_Assignment_
Each line below that carries the string "metastasis" must appear in the answer.

[Stored items]
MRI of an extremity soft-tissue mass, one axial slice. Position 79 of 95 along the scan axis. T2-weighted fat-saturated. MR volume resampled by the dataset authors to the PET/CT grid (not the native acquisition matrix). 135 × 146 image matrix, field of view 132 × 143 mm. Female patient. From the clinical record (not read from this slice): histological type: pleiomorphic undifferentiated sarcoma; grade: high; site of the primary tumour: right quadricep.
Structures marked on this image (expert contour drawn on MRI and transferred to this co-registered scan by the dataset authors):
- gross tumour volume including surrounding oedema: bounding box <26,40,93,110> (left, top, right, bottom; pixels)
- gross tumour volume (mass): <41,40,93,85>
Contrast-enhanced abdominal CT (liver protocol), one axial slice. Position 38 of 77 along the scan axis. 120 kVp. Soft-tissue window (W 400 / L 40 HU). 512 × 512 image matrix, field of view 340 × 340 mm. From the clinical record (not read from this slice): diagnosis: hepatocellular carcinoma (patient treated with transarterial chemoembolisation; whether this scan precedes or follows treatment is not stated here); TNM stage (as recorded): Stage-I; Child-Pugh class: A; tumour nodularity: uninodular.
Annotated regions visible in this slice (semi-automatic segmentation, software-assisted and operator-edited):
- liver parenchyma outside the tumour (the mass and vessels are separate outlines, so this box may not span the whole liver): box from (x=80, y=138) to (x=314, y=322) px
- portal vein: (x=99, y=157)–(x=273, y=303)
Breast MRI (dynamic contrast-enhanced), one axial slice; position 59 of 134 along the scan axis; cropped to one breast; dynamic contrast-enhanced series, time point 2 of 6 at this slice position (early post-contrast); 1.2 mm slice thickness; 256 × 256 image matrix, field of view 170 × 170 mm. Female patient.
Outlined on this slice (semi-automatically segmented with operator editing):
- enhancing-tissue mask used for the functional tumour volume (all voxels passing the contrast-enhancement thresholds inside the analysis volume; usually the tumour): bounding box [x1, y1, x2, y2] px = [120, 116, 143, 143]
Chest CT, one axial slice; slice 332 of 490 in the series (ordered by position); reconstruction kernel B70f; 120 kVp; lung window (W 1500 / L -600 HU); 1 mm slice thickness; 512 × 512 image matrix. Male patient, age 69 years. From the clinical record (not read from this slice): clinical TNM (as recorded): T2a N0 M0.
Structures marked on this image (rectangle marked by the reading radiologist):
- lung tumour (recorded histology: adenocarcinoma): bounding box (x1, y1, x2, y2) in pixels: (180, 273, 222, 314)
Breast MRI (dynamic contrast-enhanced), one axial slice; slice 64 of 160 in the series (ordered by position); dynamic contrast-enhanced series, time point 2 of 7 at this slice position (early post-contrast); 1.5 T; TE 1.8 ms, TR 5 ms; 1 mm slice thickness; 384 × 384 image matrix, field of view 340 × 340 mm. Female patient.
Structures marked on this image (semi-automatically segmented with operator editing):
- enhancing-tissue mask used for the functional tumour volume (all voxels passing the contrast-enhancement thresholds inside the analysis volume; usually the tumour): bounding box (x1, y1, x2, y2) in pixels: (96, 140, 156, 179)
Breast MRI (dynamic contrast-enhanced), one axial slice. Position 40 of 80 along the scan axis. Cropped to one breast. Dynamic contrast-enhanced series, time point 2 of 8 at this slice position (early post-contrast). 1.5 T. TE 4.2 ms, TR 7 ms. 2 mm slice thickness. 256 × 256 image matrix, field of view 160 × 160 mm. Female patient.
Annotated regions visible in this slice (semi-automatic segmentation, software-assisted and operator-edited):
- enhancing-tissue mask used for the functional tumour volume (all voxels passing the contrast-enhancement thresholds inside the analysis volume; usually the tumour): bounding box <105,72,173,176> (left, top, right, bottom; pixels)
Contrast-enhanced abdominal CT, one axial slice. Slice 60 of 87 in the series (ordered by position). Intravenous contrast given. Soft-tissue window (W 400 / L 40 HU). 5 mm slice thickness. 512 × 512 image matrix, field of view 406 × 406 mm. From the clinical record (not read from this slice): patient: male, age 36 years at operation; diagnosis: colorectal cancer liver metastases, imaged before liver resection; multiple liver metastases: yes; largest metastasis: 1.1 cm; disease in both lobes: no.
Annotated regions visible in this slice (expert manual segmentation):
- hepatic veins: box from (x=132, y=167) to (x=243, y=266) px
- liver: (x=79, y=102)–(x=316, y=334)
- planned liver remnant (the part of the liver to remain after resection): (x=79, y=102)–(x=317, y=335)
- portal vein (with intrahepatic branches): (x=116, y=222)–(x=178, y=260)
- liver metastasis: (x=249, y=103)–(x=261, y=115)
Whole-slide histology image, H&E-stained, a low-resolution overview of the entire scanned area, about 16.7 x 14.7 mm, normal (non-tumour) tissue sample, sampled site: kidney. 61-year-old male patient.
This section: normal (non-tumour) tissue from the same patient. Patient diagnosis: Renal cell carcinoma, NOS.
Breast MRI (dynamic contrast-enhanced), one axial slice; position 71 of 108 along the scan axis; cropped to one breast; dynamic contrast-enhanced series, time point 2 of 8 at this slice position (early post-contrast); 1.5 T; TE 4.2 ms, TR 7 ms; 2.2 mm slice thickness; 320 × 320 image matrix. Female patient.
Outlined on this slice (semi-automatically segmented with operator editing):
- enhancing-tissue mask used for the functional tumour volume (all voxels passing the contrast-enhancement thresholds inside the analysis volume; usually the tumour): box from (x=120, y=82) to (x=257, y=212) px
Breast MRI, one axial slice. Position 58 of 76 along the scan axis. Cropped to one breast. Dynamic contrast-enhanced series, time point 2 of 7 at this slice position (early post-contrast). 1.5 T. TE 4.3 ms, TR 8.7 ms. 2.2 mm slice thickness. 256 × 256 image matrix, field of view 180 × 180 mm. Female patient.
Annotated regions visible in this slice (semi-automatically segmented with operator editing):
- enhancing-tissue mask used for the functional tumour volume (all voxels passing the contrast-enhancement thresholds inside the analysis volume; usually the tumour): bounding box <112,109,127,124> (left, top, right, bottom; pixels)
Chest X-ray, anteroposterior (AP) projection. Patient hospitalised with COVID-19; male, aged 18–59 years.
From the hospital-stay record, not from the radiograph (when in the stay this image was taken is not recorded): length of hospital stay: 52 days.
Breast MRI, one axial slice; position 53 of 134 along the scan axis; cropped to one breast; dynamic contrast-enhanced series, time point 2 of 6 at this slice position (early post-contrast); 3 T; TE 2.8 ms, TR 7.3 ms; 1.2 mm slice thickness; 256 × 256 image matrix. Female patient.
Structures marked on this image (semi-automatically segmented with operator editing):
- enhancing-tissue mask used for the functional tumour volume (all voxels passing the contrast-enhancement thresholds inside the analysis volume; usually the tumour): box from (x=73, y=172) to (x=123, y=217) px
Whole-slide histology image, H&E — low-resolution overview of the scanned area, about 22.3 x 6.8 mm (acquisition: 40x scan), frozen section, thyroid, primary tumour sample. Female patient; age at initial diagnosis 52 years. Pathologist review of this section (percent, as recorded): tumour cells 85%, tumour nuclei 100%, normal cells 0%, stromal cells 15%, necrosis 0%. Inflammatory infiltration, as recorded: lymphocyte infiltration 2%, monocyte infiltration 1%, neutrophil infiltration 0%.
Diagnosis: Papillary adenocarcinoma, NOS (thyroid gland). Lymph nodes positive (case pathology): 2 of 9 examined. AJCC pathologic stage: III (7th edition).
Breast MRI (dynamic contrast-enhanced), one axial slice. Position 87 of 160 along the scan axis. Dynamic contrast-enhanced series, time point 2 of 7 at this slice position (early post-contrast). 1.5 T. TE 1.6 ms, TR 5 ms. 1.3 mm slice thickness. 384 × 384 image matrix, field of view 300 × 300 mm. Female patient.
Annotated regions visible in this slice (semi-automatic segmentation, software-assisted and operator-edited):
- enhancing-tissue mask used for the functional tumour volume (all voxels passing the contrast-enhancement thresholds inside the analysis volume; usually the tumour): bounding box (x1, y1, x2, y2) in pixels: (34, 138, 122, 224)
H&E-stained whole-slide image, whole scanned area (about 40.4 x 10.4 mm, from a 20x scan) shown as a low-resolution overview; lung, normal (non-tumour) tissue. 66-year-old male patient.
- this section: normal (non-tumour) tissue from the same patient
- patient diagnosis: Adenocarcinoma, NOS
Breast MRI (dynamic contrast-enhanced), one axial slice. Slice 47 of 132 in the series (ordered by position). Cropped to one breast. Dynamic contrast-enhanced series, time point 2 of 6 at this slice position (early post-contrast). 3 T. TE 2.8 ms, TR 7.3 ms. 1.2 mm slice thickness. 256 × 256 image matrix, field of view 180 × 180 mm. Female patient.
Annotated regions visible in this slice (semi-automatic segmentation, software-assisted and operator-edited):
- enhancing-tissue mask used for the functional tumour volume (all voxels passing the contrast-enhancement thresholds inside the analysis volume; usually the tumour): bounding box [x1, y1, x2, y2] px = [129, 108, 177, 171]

_Task solution_
Contrast-enhanced abdominal CT, one axial slice. Slice 60 of 87 in the series (ordered by position). Intravenous contrast given. Soft-tissue window (W 400 / L 40 HU). 5 mm slice thickness. 512 × 512 image matrix, field of view 406 × 406 mm. From the clinical record (not read from this slice): patient: male, age 36 years at operation; diagnosis: colorectal cancer liver metastases, imaged before liver resection; multiple liver metastases: yes; largest metastasis: 1.1 cm; disease in both lobes: no.
- liver metastasis: (x=249, y=103)–(x=261, y=115)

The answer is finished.